PREZYDENT TO NIE TYLKO ŻYRANDOL
Janusz Korwin-Mikke swoje wystąpienie rozpoczął od wyjaśnienia dlaczego tak ważna jest osoba prezydenta. - Jeszcze parę miesięcy temu mówiono, że prezydent jest tylko strażnikiem żyrandola. Dziś ci sami ludzie biją się o tę funkcję. Wyciągają haki na siebie, które myślący człowiek zostawiłby na wybory parlamentarne. A dlaczego? Bo prezydent poza funkcjami, które każdy zna ma jeszcze jedno zadanie. Jako jedna osoba w państwie kontroluje służby specjalne
POTRZEBNE PRAWDZIWE WOJSKO
Kandydat partii KORWiN poruszył również kwestię wojska. - Jestem za tym, żeby zwiększyć liczbę żołnierzy do 100 tys. czynnego wojska, bo dziś mamy 100 tys. żołnierzy, ale z tego batalion generałów, ze trzy bataliony kobiece oraz masę gryzipiórków. Prawdziwych żołnierzy jest 30 tys. z czego tylko 6 tys. gdzieś strzelało. Przypominam, że czteromilionowe Księstwo Warszawskie miało 100 tys. armię, więc skoro ich było stać to i nas będzie na to stać - zapewniał Janusz Korwin-Mikke. - Dodatkowo to muszą być ludzie, którzy przyszli do wojska, żeby zabijać, a nie czekają na wcześniejszą emeryturę. Nam potrzebni są zabójcy, a nie ktoś kto liczy, że odbębni 15 lat służby i dostanie ciepłą emeryturkę. Trzeba ten przywilej zlikwidować, ale podnieś żołd, żeby znaleźć 100 tys. prawdziwych zabijaków - zakończył Europoseł.

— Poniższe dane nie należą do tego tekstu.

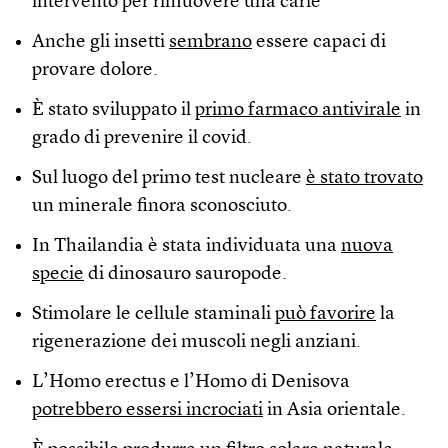
intervento per rimuovere una carie
Anche gli insetti
sembrano
essere capaci di
provare dolore.
È stato sviluppato il
primo farmaco antivirale
in
grado di prevenire il covid.
Sul luogo del primo test nucleare
è stato trovato
un minerale finora sconosciuto.
In Thailandia è stata individuata una
nuova
specie
di dinosauro sauropode.
Stimolare le cellule staminali
può favorire
la
rigenerazione dei muscoli negli anziani.
L’Homo erectus e l’Homo di Denisova
potrebbero essersi incrociati
in Asia orientale.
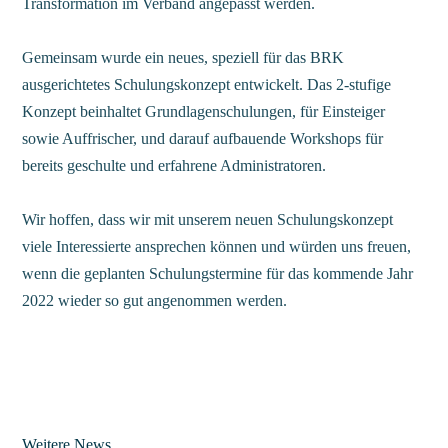
Transformation im Verband angepasst werden.
Gemeinsam wurde ein neues, speziell für das BRK
ausgerichtetes Schulungskonzept entwickelt. Das 2-stufige
Konzept beinhaltet Grundlagenschulungen, für Einsteiger
sowie Auffrischer, und darauf aufbauende Workshops für
bereits geschulte und erfahrene Administratoren.
Wir hoffen, dass wir mit unserem neuen Schulungskonzept
viele Interessierte ansprechen können und würden uns freuen,
wenn die geplanten Schulungstermine für das kommende Jahr
2022 wieder so gut angenommen werden.
Weitere News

KROWIN NIE DOPUŚCI DO WOJNY
Janusz Korwin-Mikke mówił również o konflikcie na Ukrainie oraz o tym jak Polska powinna do niego podchodzić. - Możemy zapobiec wybuchowi III wojny światowej. Wystarczy tylko, że Polska zostanie całkowicie neutralne w sprawie konfliktu na Ukrainie. Jeżeli tak się stanie to wojna światowa nie wybuchnie w tym regionie świata. Gorzej, jeżeli w naszym kraju dalej będą rządzić "amerykańskie pachołki", bo za dwa lata do władzy w USA mogą dojść ludzie, którym mocno będzie zależeć na zaatakowaniu osłabionej Rosji. Ale jeżeli Polska pozostanie neutralna w te kwestii to do tego nie dojdzie, a ja jestem za całkowitą neutralnością w sprawie konfliktu na Ukrainie - oświadczył kandydat partii KORWiN
SZANSE W WYBORACH
- Zawsze sondaże nie były naszą mocną stroną. W poprzednich wyborach w sondażach miałem 0,8%, a w potem dostałem 3 razy tyle głosów. Dlatego jeżeli teraz te 6% z sondaży pomnożymy przez trzy to wyjdzie nam 18%, a to pozwoli mi rywalizować z panem Dudą - ocenił swoje szanse w nadchodzących wyborach Janusz Korwin-Mikke.